The big problem with the original blockchain protocols was that though they demonstrated you can have trust in a system that can involve numerous untrustworthy participants, that came at a high cost. The Bitcoin protocol and the many similar variants that now populate the blockchain space rely on the idea of proof of work, which demand miners compete for work by performing essentially useless but difficult calculations that favour those with the most powerful hardware. As more miners arrived wanting a slice of the action, first using expensive GPU cards and then even custom silicon tuned to the hashing algorithms in these protocols, the need to push the computational cost of mining spiralled upwards. Today we have cryptocurrency-mining warehouses with electricity bills that make indoor illicit cannabis farms look positively environmentally friendly.
The network of choice for many NFTs, Ethereum is switching to an alternative known as proof of stake, which shifts the incentives towards one based more on establishing trust for individual participants. In this system, miners become validators who pledge coins they have built up to buy tickets for a lottery with the prize of executing a transaction and receiving a fee for doing so. Validators are encouraged to not perform fraudulent transactions as, if caught, they will lose the coins they staked to buy their winning ticket. The theory is that this will be enough to convince ‘whales’, users with large holdings, to not simply buy their way into a market they can rig. The payoff in terms of energy is huge: Ethereum claims it will cut energy use for processing transactions on its network by 99.95 per cent. But at the same time, there is the risk that high-stakes participants will simply subvert the network. Like Bitcoin, there is a point at which one or a group of participants can buy effective control and, like Russia on the UN Security Council, become impossible to remove without breaking up the network itself.
There are other problems with basic proof-of-stake schemes: privacy and scalability. As Ethereum collects more transactions, trying to do everything on a single blockchain becomes ever more onerous in terms of memory overhead, which will reduce the pool of miners willing to commit resources and, in turn, lead to networks becoming dominated by a few powerful players.
This is where fundamental research into cryptography algorithms may help. Several teams are working on technology originally developed in the mid-1980s by ACM Turing Award winners Shafi Goldwasser, Silvio Micali and Charles Rackoff. Their concept of the zero-knowledge proofs makes it possible for one computer to demonstrate to another that it can solve a problem without providing the answer to the problem itself.
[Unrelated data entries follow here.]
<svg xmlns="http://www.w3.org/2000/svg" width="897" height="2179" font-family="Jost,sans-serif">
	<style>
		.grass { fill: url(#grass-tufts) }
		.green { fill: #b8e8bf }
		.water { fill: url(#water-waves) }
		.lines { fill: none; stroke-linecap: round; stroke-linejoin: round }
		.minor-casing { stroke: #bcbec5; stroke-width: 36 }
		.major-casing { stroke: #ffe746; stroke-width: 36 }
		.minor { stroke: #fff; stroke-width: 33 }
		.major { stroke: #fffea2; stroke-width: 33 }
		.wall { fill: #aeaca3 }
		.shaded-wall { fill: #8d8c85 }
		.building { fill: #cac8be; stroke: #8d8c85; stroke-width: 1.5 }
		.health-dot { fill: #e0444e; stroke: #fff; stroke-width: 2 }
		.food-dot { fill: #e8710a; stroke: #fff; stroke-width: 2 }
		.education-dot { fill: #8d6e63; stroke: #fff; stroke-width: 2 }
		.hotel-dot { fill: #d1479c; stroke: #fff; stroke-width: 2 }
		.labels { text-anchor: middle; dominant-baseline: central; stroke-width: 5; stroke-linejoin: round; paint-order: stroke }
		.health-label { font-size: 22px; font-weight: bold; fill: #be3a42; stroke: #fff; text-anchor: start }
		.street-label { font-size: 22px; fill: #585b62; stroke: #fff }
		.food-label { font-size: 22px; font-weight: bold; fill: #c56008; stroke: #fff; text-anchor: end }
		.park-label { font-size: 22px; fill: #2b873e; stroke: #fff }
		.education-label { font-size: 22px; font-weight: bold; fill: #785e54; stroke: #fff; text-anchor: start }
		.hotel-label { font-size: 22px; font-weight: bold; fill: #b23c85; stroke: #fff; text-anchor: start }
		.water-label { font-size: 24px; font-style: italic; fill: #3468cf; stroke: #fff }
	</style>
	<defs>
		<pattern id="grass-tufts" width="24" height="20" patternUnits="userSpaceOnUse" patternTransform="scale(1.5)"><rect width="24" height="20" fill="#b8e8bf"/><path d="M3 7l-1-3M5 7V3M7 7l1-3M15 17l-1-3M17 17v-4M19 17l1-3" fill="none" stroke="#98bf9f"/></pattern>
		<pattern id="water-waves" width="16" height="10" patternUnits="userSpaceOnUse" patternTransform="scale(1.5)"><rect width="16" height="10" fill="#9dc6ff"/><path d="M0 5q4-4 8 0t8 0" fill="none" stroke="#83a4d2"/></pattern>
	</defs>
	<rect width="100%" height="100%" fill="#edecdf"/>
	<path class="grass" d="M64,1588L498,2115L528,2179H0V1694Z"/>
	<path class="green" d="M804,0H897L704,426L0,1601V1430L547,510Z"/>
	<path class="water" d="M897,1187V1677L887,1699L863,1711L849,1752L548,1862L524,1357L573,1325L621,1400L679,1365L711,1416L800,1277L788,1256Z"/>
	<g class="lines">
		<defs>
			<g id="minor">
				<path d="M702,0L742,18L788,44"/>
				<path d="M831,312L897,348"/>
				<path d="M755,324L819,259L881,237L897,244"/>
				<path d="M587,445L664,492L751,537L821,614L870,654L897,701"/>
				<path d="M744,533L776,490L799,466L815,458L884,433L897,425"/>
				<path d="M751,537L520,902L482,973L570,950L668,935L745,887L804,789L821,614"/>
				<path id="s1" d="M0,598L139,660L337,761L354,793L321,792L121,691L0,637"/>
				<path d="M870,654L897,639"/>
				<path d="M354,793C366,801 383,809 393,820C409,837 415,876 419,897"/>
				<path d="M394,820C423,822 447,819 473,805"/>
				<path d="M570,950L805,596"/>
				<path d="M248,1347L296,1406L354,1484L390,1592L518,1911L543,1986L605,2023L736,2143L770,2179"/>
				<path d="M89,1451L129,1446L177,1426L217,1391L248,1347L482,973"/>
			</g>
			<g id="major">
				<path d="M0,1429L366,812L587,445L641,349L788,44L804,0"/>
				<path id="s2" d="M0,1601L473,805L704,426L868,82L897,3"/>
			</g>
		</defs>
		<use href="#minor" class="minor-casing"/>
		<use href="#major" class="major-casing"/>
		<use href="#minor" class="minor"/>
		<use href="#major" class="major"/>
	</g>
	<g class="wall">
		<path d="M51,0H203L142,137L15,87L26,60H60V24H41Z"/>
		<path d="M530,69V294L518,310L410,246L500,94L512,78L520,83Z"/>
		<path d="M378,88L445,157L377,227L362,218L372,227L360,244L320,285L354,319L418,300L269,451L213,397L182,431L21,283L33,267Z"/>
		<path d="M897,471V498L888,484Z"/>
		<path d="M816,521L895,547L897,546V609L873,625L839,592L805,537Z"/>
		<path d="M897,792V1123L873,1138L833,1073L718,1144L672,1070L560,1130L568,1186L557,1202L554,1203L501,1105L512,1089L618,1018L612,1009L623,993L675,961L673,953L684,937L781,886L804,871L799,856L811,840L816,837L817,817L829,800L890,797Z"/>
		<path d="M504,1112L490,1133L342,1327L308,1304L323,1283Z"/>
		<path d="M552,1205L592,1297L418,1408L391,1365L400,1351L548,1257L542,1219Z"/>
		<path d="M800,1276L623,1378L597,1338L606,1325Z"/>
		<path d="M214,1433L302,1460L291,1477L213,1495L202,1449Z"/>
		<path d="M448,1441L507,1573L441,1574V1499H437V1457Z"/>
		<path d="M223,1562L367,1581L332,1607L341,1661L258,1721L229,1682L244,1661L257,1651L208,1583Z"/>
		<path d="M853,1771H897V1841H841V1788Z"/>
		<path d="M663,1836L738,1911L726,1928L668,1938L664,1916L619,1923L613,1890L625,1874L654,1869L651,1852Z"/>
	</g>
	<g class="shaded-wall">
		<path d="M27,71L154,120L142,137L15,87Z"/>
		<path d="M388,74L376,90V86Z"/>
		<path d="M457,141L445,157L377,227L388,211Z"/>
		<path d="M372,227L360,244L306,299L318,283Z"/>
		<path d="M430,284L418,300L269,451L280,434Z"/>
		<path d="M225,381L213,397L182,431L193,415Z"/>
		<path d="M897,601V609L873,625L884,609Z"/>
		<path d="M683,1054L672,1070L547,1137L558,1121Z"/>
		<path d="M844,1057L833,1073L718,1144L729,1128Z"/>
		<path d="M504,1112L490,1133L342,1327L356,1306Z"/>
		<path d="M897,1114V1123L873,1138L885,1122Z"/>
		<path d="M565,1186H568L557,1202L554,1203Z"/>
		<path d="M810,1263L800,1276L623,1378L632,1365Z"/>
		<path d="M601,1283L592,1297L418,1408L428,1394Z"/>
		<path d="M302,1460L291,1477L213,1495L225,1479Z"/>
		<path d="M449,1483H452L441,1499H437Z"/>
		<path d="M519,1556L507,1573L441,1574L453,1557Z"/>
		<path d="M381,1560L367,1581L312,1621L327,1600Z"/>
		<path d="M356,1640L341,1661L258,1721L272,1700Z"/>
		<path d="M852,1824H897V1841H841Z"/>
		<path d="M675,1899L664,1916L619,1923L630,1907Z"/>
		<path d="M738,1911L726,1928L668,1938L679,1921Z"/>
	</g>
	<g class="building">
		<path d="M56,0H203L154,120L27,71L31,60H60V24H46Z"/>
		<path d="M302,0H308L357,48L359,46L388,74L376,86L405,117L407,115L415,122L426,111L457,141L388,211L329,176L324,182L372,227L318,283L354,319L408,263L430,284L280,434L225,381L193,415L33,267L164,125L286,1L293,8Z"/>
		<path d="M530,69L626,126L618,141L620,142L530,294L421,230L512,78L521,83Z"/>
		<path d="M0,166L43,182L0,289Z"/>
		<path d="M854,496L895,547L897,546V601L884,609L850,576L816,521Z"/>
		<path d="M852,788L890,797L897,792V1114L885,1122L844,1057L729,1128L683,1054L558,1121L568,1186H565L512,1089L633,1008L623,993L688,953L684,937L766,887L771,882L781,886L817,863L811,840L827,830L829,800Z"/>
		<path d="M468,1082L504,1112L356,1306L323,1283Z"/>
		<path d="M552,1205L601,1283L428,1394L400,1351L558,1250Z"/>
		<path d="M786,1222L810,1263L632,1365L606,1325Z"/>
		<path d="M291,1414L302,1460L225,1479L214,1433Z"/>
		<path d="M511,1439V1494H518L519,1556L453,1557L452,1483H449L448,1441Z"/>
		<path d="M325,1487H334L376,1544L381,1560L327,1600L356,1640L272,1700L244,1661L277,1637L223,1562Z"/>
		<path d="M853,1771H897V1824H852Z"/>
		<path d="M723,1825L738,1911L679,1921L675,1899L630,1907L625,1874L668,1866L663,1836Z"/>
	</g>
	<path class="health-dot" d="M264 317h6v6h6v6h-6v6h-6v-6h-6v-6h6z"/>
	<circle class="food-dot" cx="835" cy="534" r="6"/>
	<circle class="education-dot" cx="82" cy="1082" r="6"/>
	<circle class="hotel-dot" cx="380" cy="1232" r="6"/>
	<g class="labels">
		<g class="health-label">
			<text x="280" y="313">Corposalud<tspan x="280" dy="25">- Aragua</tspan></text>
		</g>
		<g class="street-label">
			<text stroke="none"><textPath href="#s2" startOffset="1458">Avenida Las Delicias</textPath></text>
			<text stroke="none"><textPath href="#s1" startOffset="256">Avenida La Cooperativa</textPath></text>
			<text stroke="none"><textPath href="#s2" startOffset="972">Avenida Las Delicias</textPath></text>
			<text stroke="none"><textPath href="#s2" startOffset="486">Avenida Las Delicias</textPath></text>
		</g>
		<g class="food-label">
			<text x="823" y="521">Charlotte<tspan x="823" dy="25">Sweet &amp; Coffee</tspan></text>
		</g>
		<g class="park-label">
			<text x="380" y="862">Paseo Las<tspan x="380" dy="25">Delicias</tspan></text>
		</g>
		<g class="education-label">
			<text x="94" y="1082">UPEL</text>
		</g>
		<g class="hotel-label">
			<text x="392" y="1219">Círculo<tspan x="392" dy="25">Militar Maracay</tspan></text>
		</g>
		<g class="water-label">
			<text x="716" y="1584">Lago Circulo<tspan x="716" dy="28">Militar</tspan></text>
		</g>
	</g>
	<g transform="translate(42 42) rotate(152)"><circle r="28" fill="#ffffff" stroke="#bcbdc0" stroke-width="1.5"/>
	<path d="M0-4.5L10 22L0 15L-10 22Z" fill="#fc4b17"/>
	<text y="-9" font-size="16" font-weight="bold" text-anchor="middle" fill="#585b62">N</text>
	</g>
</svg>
The original concept relied on an interactive exchange of information in which the user looking for proof gradually establishes confidence in the answers to the point where they accept the other party’s claim. In the past decade, one branch of zero-knowledge proof research has developed non-interactive protocols. These are the forms that people such as Ethereum co-founder Vitalik Buterin expect to make their way into blockchain protocols.
A key advantage that zero-knowledge proofs can bring to blockchain is the ability to run programs off the main chain and incorporate the results at the end without users losing trust in the whole system. Buterin regards these layer-two protocols as fundamental to reducing transaction costs on blockchains and that greater use of crypto will be stymied if those high charges cannot be reduced. “We need to stop looking at chains as chains and start looking at them as ecosystems,” he said in recent online interview. “I think layer-2 scaling is actually better for experimentation. You don’t have to put all your eggs in one basket.”